» Your task
With images removed, return the whole listing exactly as written.

*** Block opens ***

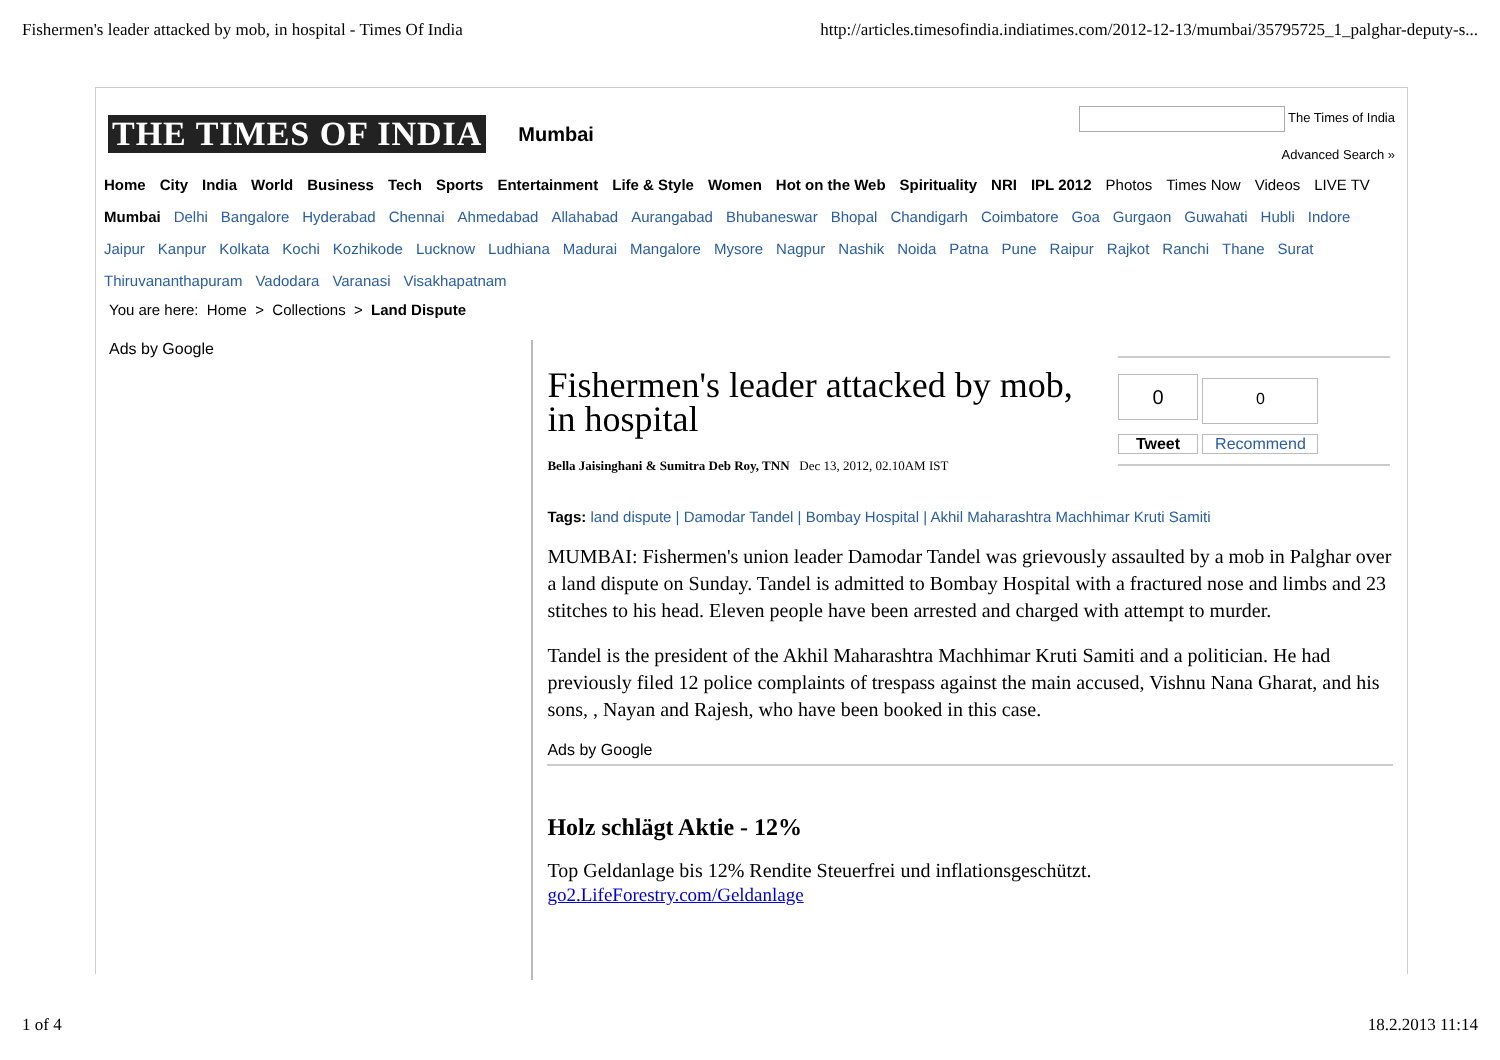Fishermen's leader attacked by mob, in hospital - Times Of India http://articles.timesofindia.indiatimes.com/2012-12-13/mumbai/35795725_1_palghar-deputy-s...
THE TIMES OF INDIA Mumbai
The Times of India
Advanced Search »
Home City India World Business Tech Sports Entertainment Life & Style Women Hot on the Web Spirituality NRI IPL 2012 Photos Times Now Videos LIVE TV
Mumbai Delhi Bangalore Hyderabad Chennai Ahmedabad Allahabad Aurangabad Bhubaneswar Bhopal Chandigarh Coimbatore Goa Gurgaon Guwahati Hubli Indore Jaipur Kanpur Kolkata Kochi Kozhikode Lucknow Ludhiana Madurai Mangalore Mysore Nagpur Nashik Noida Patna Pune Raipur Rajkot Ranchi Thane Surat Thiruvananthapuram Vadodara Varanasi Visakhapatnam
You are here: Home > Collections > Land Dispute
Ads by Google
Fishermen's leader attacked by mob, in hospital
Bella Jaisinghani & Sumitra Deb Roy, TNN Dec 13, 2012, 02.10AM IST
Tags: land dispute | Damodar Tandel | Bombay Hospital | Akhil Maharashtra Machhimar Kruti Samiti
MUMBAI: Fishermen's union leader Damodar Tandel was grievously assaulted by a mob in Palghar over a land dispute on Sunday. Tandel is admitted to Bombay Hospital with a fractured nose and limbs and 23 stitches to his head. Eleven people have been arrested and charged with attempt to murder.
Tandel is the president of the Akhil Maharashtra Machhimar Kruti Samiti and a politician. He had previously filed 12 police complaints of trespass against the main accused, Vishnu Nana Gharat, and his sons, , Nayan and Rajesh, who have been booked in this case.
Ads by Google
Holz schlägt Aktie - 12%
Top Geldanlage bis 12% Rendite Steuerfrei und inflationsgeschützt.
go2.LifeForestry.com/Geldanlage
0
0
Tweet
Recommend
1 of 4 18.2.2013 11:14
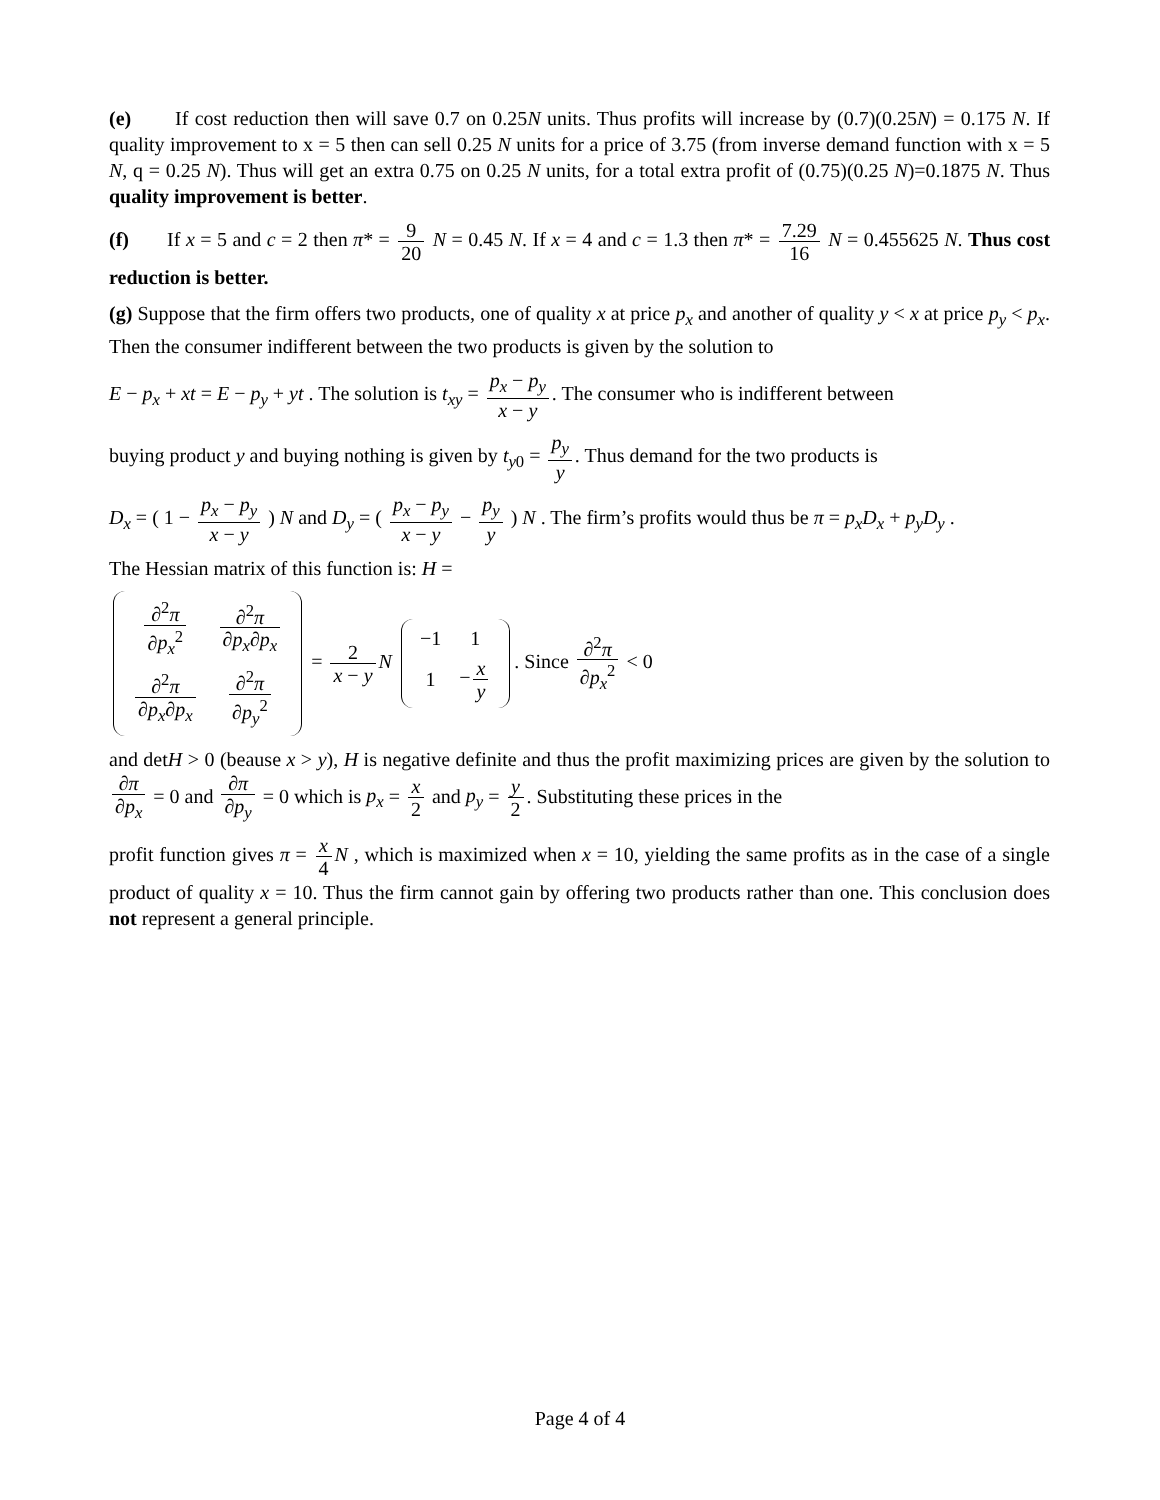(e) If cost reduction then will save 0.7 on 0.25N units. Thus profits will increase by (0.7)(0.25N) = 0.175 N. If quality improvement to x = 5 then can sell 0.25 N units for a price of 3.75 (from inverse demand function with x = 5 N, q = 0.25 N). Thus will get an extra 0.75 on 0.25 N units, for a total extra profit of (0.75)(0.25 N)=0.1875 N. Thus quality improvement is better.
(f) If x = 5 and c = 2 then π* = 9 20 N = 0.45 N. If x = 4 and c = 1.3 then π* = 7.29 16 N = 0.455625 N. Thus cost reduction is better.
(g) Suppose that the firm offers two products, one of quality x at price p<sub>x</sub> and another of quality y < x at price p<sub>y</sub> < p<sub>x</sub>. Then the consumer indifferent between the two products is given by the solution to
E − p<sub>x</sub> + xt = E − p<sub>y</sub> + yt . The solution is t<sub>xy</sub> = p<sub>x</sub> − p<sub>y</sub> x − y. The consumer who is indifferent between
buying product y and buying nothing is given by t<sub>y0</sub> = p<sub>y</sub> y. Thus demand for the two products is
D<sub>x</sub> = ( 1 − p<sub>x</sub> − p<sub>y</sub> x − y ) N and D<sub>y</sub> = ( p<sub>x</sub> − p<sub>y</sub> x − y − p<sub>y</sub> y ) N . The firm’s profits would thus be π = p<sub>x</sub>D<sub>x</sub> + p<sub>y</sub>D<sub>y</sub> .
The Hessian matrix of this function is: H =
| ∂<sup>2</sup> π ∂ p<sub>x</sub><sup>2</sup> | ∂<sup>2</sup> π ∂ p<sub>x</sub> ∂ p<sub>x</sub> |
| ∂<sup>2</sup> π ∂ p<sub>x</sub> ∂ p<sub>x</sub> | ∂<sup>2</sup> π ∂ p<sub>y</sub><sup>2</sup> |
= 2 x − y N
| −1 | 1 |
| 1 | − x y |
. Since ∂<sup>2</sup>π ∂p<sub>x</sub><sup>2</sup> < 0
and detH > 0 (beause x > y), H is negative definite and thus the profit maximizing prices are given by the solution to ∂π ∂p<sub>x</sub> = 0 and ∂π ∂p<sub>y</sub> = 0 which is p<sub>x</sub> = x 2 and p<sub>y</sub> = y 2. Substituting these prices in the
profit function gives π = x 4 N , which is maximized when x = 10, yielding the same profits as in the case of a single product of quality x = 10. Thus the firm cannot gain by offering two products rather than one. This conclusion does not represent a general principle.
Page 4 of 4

*** Block closes ***

» Answer to this task
Fishermen's leader attacked by mob, in hospital - Times Of India http://articles.timesofindia.indiatimes.com/2012-12-13/mumbai/35795725_1_palghar-deputy-s...
THE TIMES OF INDIA Mumbai
The Times of India
Advanced Search »
Home City India World Business Tech Sports Entertainment Life & Style Women Hot on the Web Spirituality NRI IPL 2012 Photos Times Now Videos LIVE TV
Mumbai Delhi Bangalore Hyderabad Chennai Ahmedabad Allahabad Aurangabad Bhubaneswar Bhopal Chandigarh Coimbatore Goa Gurgaon Guwahati Hubli Indore Jaipur Kanpur Kolkata Kochi Kozhikode Lucknow Ludhiana Madurai Mangalore Mysore Nagpur Nashik Noida Patna Pune Raipur Rajkot Ranchi Thane Surat Thiruvananthapuram Vadodara Varanasi Visakhapatnam
You are here: Home > Collections > Land Dispute
Ads by Google
Fishermen's leader attacked by mob, in hospital
Bella Jaisinghani & Sumitra Deb Roy, TNN Dec 13, 2012, 02.10AM IST
Tags: land dispute | Damodar Tandel | Bombay Hospital | Akhil Maharashtra Machhimar Kruti Samiti
MUMBAI: Fishermen's union leader Damodar Tandel was grievously assaulted by a mob in Palghar over a land dispute on Sunday. Tandel is admitted to Bombay Hospital with a fractured nose and limbs and 23 stitches to his head. Eleven people have been arrested and charged with attempt to murder.
Tandel is the president of the Akhil Maharashtra Machhimar Kruti Samiti and a politician. He had previously filed 12 police complaints of trespass against the main accused, Vishnu Nana Gharat, and his sons, , Nayan and Rajesh, who have been booked in this case.
Ads by Google
Holz schlägt Aktie - 12%
Top Geldanlage bis 12% Rendite Steuerfrei und inflationsgeschützt.
go2.LifeForestry.com/Geldanlage
0
0
Tweet
Recommend
1 of 4 18.2.2013 11:14
(e) If cost reduction then will save 0.7 on 0.25N units. Thus profits will increase by (0.7)(0.25N) = 0.175 N. If quality improvement to x = 5 then can sell 0.25 N units for a price of 3.75 (from inverse demand function with x = 5 N, q = 0.25 N). Thus will get an extra 0.75 on 0.25 N units, for a total extra profit of (0.75)(0.25 N)=0.1875 N. Thus quality improvement is better.
(f) If x = 5 and c = 2 then π* = 9 20 N = 0.45 N. If x = 4 and c = 1.3 then π* = 7.29 16 N = 0.455625 N. Thus cost reduction is better.
(g) Suppose that the firm offers two products, one of quality x at price p<sub>x</sub> and another of quality y < x at price p<sub>y</sub> < p<sub>x</sub>. Then the consumer indifferent between the two products is given by the solution to
E − p<sub>x</sub> + xt = E − p<sub>y</sub> + yt . The solution is t<sub>xy</sub> = p<sub>x</sub> − p<sub>y</sub> x − y. The consumer who is indifferent between
buying product y and buying nothing is given by t<sub>y0</sub> = p<sub>y</sub> y. Thus demand for the two products is
D<sub>x</sub> = ( 1 − p<sub>x</sub> − p<sub>y</sub> x − y ) N and D<sub>y</sub> = ( p<sub>x</sub> − p<sub>y</sub> x − y − p<sub>y</sub> y ) N . The firm’s profits would thus be π = p<sub>x</sub>D<sub>x</sub> + p<sub>y</sub>D<sub>y</sub> .
The Hessian matrix of this function is: H =
| ∂<sup>2</sup> π ∂ p<sub>x</sub><sup>2</sup> | ∂<sup>2</sup> π ∂ p<sub>x</sub> ∂ p<sub>x</sub> |
| ∂<sup>2</sup> π ∂ p<sub>x</sub> ∂ p<sub>x</sub> | ∂<sup>2</sup> π ∂ p<sub>y</sub><sup>2</sup> |
= 2 x − y N
| −1 | 1 |
| 1 | − x y |
. Since ∂<sup>2</sup>π ∂p<sub>x</sub><sup>2</sup> < 0
and detH > 0 (beause x > y), H is negative definite and thus the profit maximizing prices are given by the solution to ∂π ∂p<sub>x</sub> = 0 and ∂π ∂p<sub>y</sub> = 0 which is p<sub>x</sub> = x 2 and p<sub>y</sub> = y 2. Substituting these prices in the
profit function gives π = x 4 N , which is maximized when x = 10, yielding the same profits as in the case of a single product of quality x = 10. Thus the firm cannot gain by offering two products rather than one. This conclusion does not represent a general principle.
Page 4 of 4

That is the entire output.